Lenfest 2015 Winner: Li Feng

William McGuinness
March 08, 2015

Li Feng brings his background as an archaeologist and historian of early China to bear on his teaching, at both the undergraduate and graduate level.

Li has spent more than 15 years analyzing inscriptions on bronze vessels from the Zhou period (1045-256 B.C.) and written four books on early Chinese history that consider the nature of its first bureaucracies, the collapse of the Bronze-Age state, and the region’s philosophical search for social order.

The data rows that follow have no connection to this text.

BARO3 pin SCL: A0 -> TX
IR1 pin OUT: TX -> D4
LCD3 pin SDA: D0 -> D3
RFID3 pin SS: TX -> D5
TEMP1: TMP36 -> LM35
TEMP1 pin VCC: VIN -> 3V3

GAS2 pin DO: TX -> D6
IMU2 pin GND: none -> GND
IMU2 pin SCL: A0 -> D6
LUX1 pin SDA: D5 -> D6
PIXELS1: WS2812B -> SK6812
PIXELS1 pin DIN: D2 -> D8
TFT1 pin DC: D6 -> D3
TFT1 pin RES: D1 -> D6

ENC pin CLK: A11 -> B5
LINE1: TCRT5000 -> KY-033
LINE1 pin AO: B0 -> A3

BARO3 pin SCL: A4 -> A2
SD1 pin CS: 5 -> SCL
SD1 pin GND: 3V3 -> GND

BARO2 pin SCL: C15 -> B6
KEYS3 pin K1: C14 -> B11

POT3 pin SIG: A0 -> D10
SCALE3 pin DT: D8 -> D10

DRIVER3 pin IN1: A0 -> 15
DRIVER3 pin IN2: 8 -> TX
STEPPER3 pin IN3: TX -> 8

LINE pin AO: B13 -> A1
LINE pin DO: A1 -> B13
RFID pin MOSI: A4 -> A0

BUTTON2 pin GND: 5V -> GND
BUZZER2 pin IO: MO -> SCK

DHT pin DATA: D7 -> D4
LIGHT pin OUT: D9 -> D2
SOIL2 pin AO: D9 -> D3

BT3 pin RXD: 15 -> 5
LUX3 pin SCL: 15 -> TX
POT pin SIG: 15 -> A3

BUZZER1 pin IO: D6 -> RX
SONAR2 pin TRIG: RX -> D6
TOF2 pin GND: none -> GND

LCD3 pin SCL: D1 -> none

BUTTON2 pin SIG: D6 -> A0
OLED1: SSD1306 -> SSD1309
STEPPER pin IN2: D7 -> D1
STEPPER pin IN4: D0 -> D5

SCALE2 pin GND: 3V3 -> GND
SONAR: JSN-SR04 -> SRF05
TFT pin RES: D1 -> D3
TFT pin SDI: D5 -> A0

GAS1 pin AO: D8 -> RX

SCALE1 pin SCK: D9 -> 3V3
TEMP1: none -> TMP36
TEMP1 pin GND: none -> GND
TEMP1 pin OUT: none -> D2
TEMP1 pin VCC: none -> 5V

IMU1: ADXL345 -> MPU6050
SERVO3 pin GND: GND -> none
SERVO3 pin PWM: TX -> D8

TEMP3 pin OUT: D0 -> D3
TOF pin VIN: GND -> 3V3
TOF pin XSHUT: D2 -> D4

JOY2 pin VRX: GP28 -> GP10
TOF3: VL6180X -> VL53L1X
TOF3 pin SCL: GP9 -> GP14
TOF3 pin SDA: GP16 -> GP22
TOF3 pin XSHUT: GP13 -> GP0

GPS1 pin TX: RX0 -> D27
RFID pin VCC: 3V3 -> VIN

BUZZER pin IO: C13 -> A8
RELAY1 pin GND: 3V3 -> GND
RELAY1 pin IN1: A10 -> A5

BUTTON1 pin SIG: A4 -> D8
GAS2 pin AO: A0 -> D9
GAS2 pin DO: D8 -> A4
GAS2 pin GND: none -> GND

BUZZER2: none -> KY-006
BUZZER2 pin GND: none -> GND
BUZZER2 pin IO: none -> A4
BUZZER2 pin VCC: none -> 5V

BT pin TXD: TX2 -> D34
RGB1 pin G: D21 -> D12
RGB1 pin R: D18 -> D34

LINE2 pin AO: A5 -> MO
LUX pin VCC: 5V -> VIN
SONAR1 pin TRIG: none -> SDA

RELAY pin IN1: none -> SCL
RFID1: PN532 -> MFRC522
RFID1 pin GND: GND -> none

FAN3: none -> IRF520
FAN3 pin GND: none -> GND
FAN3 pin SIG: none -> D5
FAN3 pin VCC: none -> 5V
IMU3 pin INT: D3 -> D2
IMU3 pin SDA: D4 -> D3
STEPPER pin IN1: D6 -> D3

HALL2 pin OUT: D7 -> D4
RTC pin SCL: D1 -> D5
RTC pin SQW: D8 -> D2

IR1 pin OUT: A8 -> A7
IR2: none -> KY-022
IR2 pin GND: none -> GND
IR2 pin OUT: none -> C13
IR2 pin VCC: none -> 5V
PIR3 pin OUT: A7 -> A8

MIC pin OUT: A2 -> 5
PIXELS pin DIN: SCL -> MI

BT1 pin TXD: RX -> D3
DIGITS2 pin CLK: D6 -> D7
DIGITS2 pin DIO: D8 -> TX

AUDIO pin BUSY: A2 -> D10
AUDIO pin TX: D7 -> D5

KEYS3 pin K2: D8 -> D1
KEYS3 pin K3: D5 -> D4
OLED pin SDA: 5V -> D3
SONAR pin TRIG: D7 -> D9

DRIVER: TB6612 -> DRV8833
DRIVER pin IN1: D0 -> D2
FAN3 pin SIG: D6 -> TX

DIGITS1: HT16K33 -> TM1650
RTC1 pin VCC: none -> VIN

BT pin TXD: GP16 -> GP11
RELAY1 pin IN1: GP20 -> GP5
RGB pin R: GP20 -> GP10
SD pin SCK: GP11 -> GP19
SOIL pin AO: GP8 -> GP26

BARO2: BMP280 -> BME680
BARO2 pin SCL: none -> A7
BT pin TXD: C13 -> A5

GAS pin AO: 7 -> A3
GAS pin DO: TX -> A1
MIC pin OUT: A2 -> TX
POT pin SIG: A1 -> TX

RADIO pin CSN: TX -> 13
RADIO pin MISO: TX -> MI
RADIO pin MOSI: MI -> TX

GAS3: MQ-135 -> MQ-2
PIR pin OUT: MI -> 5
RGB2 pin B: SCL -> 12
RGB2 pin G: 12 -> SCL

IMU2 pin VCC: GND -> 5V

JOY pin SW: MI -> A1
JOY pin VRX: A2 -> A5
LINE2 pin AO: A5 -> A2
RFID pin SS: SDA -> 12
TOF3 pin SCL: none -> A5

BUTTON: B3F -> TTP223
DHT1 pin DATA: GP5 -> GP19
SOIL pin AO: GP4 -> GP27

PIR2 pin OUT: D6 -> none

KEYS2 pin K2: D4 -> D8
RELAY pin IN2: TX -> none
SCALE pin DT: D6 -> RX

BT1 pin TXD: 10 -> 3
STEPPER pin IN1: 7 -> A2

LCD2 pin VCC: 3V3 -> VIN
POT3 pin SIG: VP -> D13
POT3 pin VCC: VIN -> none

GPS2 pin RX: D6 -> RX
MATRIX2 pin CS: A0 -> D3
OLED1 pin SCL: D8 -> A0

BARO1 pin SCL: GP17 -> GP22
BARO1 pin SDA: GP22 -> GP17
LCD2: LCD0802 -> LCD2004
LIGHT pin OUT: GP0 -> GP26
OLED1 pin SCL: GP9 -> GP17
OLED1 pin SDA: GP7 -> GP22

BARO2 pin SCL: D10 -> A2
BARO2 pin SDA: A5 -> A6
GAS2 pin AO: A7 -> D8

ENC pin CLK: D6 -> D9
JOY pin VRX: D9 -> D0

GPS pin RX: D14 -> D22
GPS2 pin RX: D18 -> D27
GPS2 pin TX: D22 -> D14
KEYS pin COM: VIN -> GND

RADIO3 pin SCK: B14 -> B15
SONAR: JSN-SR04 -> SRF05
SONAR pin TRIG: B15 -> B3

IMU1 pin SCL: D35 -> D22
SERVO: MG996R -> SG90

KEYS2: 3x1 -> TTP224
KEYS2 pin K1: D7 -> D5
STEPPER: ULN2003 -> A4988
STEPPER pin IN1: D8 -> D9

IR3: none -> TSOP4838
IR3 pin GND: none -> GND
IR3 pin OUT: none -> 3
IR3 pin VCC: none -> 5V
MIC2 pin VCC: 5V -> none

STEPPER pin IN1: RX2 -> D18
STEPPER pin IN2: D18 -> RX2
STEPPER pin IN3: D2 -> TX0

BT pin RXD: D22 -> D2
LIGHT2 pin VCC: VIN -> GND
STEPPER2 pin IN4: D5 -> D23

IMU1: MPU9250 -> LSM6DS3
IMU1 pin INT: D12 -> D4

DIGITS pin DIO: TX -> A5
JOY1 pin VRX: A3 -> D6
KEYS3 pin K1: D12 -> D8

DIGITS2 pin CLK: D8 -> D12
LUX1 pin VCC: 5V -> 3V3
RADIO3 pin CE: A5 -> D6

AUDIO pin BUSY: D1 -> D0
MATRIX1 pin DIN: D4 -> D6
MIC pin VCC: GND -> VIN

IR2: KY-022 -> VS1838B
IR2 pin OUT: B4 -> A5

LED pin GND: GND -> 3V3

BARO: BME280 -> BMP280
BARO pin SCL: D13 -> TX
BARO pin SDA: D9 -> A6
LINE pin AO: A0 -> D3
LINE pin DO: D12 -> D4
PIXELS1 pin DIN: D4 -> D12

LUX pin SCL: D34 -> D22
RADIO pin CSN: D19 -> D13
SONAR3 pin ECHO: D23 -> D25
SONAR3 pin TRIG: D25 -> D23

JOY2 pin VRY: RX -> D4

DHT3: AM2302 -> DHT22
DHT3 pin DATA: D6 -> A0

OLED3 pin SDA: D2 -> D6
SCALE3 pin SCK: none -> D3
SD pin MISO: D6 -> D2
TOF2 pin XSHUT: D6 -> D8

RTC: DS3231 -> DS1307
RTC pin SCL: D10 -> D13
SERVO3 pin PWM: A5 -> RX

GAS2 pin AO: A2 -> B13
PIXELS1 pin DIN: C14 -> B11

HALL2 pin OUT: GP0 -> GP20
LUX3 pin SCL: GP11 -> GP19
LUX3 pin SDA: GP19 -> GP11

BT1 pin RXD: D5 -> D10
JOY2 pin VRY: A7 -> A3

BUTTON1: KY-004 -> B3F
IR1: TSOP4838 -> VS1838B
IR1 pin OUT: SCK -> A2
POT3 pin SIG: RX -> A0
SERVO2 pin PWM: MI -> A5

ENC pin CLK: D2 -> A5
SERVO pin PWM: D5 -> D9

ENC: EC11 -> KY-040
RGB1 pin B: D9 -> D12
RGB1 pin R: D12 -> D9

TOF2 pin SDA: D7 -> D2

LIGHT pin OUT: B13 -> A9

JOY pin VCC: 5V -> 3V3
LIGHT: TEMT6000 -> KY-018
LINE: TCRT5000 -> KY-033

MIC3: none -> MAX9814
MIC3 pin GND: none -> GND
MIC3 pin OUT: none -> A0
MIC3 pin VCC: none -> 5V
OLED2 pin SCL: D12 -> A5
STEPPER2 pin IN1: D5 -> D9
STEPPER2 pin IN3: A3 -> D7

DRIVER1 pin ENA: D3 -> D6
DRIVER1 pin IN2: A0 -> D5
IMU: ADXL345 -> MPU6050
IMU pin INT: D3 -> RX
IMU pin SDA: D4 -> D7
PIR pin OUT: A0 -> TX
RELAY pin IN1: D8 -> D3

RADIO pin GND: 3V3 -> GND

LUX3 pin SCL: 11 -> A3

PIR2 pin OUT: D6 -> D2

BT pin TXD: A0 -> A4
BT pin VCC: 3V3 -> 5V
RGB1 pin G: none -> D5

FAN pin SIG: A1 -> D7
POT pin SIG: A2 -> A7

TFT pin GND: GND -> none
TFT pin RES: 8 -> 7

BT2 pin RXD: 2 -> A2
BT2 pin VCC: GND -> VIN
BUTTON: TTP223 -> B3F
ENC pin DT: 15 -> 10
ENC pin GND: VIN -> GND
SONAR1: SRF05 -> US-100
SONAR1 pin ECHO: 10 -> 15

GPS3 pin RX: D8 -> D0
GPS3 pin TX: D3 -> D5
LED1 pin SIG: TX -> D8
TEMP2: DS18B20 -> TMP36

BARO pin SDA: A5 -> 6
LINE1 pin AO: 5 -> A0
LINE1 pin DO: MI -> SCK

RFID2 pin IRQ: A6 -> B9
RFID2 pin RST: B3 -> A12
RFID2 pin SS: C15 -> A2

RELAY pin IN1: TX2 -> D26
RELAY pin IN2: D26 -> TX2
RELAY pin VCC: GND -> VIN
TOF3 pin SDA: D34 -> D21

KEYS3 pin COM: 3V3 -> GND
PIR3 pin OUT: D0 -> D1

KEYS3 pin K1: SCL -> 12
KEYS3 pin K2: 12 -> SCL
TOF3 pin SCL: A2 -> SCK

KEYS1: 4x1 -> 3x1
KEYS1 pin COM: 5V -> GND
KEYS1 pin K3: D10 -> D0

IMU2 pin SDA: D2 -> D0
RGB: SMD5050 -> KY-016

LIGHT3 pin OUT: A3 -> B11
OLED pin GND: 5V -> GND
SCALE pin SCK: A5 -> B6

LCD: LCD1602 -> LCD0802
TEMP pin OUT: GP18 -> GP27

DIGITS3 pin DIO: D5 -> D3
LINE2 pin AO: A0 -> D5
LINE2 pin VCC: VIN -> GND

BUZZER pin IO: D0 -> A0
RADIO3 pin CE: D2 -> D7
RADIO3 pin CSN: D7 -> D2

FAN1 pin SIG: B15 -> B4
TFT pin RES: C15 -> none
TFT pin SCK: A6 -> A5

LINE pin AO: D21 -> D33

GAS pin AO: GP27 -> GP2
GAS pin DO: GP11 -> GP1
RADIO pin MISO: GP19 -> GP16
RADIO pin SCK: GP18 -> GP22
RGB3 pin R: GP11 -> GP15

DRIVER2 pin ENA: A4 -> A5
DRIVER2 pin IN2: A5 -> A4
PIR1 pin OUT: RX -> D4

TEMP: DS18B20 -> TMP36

In Li’s undergraduate classes he tries to stress an understanding of history over just a knowledge of history. “It’s impossible to introduce undergraduates to the totality of Chinese civilization in one semester,” he says. “Instead, I take a global perspective and relate the rise of China to the broader human experience, using materials from the field to help them remember not only how a certain event happened but why it happened. What is its relation to all other things?”

With his graduate students, Li plays a more specific role. “You have to help your Ph.D. students design their careers, and that requires knowing your field well enough to know what’s undiscovered. By working with graduate students this way, you can shepherd research and help fill in blanks for years to come.”

Li directed Columbia’s first archaeological fieldwork project in China in 2006-2011. In 2002 he founded the Columbia Early China seminar, an inter-university forum for the study of early Chinese civilization from the Neolithic period to the end of the Han dynasty (A.D. 220).

“Our true knowledge of the past relies on an impartial understanding of all surviving evidence -- archaeological, inscriptional, and textual,” Li says. “I look for ways to integrate the material evidence and the written records of early states and societies.”

His analysis of these archaic inscriptions has opened two new subfields of research. The first established the study of early calligraphy as a way to understand the casting process of bronze vessels and, more broadly, their role within the rituals and institutions they served. The second deals more broadly with early Chinese writing, a topic he explored in his edited volume, Writing and Literacy in Early China, considered the first book to study the question of literacy in early China.

He received his master’s degree from the Institute of Archaeology, Chinese Academy of Social Sciences, and his Ph.D. in 2000 from the University of Chicago. Li also did Ph.D. work in the University of Tokyo in Japan.